_ACTION ITEM_
Restate word for word the lines of the entries below, starting with the line that holds "#516069; stroke-width: 23" and ending with the line that holds "M 1139,17 L 1178,43 L 1157,77 L 1117,51 Z", and no others.

Segment Open

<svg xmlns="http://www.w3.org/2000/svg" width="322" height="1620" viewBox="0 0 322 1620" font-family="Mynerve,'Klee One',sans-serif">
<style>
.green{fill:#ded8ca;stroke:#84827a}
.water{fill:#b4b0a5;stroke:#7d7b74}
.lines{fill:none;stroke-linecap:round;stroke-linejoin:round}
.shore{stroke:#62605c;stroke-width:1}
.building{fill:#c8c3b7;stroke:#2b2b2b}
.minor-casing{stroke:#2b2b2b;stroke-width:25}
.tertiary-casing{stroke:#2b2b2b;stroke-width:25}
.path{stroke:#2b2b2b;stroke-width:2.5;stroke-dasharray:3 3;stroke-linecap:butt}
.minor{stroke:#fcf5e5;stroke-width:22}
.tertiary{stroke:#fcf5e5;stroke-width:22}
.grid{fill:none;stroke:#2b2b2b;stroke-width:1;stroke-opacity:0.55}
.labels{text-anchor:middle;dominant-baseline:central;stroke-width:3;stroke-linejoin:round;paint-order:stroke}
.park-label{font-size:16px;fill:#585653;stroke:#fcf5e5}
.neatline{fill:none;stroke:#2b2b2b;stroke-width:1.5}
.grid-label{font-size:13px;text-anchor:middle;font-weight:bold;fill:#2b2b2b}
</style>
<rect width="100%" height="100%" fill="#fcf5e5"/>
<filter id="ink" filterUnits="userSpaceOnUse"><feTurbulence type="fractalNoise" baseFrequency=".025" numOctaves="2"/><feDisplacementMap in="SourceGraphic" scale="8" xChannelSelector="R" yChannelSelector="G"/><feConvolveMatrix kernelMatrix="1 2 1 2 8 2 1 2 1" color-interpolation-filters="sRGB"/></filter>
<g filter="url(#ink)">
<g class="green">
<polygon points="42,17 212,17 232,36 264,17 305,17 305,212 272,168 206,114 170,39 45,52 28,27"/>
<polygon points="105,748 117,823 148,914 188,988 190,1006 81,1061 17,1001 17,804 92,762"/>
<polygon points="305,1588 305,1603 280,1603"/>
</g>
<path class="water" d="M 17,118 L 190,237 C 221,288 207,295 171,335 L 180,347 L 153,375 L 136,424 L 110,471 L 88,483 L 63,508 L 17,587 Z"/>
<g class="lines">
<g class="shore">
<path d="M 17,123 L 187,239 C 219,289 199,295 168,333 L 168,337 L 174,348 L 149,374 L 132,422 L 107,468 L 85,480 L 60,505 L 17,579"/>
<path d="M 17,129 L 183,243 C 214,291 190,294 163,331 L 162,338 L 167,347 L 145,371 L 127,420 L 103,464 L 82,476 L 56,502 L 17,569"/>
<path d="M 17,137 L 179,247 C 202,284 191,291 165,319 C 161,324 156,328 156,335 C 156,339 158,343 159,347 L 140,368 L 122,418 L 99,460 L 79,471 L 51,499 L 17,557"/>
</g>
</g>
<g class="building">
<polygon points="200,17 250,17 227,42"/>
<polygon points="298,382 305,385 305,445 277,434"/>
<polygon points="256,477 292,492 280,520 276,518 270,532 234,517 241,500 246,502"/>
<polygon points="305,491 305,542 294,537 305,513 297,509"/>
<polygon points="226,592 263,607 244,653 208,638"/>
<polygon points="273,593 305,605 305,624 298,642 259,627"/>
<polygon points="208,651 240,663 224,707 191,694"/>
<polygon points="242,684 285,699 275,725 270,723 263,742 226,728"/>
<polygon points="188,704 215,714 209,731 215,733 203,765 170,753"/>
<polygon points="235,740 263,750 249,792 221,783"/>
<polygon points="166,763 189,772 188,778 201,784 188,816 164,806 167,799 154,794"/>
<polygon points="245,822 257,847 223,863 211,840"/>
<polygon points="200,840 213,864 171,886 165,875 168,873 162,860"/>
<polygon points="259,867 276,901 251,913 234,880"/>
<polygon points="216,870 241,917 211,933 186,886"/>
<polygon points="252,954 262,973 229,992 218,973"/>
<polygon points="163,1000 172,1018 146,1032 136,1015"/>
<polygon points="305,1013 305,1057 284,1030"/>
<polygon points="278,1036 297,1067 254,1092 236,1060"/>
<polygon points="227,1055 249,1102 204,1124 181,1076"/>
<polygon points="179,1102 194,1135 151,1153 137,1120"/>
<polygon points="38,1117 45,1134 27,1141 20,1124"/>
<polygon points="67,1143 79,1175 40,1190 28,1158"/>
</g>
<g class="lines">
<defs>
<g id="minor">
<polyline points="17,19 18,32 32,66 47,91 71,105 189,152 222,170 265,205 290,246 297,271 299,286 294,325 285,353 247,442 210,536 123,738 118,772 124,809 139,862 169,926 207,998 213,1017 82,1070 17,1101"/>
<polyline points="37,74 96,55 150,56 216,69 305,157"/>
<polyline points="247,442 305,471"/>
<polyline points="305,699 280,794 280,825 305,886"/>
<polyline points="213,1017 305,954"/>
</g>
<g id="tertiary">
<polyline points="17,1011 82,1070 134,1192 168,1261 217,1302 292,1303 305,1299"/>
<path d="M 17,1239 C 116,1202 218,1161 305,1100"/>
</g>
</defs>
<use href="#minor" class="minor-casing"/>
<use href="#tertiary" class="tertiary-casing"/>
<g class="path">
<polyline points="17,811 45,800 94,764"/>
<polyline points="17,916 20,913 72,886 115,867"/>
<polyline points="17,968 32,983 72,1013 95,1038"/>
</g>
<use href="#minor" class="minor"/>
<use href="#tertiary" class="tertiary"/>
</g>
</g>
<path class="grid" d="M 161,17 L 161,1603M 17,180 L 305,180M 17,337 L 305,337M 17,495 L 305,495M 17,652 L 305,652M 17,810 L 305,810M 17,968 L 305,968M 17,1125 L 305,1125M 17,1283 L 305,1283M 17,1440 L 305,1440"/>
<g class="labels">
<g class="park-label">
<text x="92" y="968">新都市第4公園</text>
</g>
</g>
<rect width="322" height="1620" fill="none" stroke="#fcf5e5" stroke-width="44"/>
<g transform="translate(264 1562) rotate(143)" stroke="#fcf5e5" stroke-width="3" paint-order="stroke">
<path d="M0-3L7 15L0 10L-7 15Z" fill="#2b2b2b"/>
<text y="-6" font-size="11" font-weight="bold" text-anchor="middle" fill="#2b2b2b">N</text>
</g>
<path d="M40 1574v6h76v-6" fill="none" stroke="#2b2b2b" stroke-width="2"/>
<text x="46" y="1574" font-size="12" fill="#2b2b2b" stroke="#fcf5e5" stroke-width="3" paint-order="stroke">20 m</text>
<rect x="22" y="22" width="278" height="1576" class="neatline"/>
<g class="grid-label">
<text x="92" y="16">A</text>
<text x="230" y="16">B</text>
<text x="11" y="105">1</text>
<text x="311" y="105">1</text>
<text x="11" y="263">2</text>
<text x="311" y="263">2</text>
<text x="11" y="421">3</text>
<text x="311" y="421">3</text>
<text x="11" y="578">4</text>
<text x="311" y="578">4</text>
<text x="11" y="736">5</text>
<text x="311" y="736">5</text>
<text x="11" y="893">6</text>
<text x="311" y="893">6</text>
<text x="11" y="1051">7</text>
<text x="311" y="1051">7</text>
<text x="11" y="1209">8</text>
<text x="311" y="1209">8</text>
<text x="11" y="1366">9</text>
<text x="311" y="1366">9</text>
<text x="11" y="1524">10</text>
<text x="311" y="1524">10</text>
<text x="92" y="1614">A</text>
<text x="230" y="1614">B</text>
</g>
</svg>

Segment Closed
Segment Open

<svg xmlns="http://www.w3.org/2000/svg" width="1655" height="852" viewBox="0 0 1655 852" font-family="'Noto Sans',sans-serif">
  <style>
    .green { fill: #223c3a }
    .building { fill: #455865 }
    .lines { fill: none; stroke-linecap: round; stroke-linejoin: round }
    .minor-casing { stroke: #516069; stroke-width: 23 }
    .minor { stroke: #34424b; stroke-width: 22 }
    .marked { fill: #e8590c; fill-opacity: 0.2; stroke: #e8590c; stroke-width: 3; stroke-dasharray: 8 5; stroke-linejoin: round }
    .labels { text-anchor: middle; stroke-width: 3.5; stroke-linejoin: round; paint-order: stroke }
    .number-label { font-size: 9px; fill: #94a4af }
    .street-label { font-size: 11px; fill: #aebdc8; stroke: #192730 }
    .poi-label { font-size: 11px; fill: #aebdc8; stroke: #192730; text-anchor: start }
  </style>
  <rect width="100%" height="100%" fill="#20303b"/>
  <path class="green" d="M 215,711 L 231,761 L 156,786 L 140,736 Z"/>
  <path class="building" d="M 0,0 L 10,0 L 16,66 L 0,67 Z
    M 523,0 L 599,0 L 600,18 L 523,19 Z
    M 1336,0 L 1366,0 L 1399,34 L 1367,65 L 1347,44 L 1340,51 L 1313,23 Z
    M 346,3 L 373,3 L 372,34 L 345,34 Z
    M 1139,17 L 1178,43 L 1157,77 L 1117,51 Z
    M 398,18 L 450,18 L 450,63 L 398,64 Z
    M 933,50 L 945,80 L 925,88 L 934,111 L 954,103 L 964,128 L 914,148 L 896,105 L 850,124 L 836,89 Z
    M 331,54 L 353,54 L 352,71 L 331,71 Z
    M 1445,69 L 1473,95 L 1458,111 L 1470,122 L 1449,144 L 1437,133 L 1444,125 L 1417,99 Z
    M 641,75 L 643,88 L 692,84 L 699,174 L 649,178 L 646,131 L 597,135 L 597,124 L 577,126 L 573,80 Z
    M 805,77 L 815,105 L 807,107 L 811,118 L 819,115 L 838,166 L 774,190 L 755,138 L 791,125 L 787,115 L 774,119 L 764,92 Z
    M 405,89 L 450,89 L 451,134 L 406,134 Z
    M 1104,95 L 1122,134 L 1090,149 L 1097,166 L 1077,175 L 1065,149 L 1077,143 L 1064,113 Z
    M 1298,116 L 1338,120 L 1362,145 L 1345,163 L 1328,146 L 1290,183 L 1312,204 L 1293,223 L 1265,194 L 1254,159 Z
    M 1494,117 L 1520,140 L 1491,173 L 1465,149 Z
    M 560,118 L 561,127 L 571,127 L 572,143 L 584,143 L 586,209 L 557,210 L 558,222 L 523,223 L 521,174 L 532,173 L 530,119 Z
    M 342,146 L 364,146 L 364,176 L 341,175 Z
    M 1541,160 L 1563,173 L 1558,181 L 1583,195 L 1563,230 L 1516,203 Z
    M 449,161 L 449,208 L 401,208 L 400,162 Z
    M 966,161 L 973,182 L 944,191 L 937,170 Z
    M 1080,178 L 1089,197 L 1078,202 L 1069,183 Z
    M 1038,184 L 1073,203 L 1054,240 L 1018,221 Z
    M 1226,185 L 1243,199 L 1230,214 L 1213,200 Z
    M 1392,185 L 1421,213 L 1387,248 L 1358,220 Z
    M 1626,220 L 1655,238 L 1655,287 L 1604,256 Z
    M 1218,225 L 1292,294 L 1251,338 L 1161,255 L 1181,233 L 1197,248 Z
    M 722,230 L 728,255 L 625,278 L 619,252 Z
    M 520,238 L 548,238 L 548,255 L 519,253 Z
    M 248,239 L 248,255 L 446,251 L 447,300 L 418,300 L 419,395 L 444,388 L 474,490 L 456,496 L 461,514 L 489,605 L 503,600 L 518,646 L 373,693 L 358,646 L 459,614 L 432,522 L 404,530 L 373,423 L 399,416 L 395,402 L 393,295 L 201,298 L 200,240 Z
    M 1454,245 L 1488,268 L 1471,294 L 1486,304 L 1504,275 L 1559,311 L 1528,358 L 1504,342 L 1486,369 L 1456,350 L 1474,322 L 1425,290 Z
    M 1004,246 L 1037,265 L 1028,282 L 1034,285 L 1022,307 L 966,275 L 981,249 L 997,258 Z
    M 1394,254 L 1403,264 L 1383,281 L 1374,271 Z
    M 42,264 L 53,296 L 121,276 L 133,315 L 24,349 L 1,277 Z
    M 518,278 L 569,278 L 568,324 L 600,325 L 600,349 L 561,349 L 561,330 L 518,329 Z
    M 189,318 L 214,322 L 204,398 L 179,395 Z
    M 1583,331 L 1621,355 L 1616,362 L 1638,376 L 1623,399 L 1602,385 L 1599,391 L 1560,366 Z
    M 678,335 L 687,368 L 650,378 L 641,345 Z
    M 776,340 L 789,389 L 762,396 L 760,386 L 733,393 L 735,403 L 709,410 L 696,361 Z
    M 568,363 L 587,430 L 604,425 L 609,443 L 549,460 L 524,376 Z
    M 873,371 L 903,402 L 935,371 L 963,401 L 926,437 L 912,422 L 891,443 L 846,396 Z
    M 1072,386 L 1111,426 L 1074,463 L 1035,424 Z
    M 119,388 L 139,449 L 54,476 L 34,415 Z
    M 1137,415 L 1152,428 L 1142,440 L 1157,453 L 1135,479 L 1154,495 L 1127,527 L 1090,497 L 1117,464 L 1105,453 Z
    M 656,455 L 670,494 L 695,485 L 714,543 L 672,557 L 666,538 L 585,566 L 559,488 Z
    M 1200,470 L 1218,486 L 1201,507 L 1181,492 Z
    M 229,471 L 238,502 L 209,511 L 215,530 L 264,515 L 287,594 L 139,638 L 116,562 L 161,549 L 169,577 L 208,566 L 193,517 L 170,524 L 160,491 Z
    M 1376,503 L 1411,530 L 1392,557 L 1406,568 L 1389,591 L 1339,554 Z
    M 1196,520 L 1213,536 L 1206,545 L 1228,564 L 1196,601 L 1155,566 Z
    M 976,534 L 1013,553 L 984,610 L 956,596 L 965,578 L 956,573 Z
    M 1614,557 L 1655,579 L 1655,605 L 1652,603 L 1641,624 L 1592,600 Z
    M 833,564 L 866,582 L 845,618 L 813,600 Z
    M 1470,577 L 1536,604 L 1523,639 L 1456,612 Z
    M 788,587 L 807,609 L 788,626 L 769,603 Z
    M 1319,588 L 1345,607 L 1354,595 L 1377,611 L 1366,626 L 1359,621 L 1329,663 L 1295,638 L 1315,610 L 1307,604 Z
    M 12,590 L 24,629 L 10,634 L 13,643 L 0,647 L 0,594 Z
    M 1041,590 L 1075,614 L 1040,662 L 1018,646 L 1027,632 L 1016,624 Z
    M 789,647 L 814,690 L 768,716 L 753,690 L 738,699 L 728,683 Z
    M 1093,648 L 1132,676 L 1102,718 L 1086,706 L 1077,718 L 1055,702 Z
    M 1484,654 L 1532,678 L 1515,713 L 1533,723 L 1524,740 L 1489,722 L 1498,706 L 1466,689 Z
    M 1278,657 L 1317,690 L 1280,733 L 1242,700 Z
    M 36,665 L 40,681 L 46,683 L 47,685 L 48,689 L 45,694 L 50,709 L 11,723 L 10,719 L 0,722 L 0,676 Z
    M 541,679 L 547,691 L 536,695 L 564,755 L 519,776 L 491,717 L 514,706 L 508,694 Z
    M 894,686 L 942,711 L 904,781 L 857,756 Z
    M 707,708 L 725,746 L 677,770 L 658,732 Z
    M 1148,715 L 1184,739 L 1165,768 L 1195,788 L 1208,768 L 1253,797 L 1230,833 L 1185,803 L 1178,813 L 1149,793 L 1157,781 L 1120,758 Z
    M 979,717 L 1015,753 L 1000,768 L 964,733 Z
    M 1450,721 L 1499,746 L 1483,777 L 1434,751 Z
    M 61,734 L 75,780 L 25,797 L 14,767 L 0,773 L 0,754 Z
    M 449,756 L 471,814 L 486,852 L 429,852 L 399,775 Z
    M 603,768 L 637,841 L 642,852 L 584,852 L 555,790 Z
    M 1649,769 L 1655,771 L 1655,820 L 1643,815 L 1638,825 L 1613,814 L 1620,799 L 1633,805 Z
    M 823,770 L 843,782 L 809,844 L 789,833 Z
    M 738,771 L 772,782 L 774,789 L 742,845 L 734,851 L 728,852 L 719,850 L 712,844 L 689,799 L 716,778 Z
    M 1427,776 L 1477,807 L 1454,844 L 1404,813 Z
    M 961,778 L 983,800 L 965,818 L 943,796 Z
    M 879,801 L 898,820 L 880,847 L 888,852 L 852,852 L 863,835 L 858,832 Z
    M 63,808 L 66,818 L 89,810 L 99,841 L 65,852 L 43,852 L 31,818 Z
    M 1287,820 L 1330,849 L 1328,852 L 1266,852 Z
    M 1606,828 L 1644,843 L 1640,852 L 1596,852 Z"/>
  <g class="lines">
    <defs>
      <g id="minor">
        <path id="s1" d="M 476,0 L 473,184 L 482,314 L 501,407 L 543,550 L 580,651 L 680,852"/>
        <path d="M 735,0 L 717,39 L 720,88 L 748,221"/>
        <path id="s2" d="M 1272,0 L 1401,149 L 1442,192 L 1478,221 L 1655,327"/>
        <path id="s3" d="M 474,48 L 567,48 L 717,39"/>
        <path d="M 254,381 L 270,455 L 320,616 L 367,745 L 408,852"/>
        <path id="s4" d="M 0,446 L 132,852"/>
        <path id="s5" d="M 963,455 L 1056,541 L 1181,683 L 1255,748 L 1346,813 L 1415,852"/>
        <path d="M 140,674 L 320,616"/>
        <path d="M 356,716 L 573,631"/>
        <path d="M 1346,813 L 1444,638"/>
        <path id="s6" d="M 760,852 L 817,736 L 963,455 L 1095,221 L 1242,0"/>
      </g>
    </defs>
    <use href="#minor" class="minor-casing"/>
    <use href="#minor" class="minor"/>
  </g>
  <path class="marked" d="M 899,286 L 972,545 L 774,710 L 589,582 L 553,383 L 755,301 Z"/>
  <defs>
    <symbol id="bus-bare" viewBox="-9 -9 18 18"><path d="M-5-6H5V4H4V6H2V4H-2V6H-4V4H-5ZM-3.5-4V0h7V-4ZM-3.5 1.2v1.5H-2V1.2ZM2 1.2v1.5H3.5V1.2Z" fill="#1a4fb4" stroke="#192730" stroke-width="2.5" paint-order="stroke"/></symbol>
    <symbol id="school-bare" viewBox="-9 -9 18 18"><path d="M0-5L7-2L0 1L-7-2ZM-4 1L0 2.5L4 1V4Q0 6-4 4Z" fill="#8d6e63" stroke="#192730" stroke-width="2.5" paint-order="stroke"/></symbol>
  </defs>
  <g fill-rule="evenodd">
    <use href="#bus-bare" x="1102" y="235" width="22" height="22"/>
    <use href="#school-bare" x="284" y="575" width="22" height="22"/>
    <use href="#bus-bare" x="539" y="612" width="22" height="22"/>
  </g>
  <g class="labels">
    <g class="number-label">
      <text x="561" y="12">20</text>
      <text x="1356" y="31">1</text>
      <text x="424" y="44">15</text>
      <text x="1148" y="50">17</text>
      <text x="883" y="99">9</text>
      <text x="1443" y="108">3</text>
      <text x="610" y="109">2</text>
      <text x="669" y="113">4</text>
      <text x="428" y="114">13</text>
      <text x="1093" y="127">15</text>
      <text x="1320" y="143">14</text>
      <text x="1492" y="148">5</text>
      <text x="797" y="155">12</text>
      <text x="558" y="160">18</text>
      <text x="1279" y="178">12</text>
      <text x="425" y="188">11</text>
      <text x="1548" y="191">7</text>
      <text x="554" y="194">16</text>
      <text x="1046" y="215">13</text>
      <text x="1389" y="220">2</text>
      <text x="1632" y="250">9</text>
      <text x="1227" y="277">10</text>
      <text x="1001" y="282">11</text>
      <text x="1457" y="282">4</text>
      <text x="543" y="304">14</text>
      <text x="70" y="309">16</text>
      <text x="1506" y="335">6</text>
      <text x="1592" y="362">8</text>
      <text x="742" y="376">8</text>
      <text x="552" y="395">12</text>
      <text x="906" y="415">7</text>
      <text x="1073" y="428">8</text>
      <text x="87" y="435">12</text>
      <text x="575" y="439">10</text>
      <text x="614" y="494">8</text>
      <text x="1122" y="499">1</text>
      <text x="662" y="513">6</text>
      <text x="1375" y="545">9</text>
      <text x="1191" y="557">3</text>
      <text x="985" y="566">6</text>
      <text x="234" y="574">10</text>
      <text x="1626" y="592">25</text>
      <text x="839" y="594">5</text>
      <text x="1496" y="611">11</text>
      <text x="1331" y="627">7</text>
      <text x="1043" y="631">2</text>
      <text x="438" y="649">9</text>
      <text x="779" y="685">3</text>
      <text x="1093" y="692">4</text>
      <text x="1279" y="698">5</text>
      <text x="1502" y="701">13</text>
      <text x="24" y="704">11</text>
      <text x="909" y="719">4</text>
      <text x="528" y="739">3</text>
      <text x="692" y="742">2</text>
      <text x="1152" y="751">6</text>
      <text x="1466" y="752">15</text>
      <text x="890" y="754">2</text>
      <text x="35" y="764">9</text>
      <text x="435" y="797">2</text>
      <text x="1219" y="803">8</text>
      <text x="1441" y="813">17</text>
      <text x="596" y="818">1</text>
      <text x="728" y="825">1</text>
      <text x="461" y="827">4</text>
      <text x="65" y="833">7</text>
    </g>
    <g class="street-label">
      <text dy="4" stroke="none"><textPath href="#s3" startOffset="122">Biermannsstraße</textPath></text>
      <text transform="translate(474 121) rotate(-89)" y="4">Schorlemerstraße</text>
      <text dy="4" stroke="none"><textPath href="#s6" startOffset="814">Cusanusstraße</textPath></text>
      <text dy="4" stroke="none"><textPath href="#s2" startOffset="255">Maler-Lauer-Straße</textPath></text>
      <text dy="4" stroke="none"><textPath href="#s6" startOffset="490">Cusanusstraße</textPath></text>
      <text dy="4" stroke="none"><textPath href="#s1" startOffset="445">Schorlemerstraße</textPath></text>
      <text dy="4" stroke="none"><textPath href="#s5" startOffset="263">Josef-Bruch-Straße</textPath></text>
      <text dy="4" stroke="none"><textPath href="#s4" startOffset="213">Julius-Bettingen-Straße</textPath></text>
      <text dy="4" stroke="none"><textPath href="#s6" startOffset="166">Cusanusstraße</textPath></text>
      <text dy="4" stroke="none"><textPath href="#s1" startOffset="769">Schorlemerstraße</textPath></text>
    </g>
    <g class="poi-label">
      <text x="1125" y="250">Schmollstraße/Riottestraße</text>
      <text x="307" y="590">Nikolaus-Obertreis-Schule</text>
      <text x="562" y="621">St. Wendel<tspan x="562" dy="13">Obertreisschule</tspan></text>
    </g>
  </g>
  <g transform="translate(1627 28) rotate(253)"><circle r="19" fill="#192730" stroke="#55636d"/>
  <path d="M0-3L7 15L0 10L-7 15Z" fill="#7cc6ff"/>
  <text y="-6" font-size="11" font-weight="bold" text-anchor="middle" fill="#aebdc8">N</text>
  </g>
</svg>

Segment Closed

_SOLUTION TO THE PROBLEM_
    .minor-casing { stroke: #516069; stroke-width: 23 }
    .minor { stroke: #34424b; stroke-width: 22 }
    .marked { fill: #e8590c; fill-opacity: 0.2; stroke: #e8590c; stroke-width: 3; stroke-dasharray: 8 5; stroke-linejoin: round }
    .labels { text-anchor: middle; stroke-width: 3.5; stroke-linejoin: round; paint-order: stroke }
    .number-label { font-size: 9px; fill: #94a4af }
    .street-label { font-size: 11px; fill: #aebdc8; stroke: #192730 }
    .poi-label { font-size: 11px; fill: #aebdc8; stroke: #192730; text-anchor: start }
  </style>
  <rect width="100%" height="100%" fill="#20303b"/>
  <path class="green" d="M 215,711 L 231,761 L 156,786 L 140,736 Z"/>
  <path class="building" d="M 0,0 L 10,0 L 16,66 L 0,67 Z
    M 523,0 L 599,0 L 600,18 L 523,19 Z
    M 1336,0 L 1366,0 L 1399,34 L 1367,65 L 1347,44 L 1340,51 L 1313,23 Z
    M 346,3 L 373,3 L 372,34 L 345,34 Z
    M 1139,17 L 1178,43 L 1157,77 L 1117,51 Z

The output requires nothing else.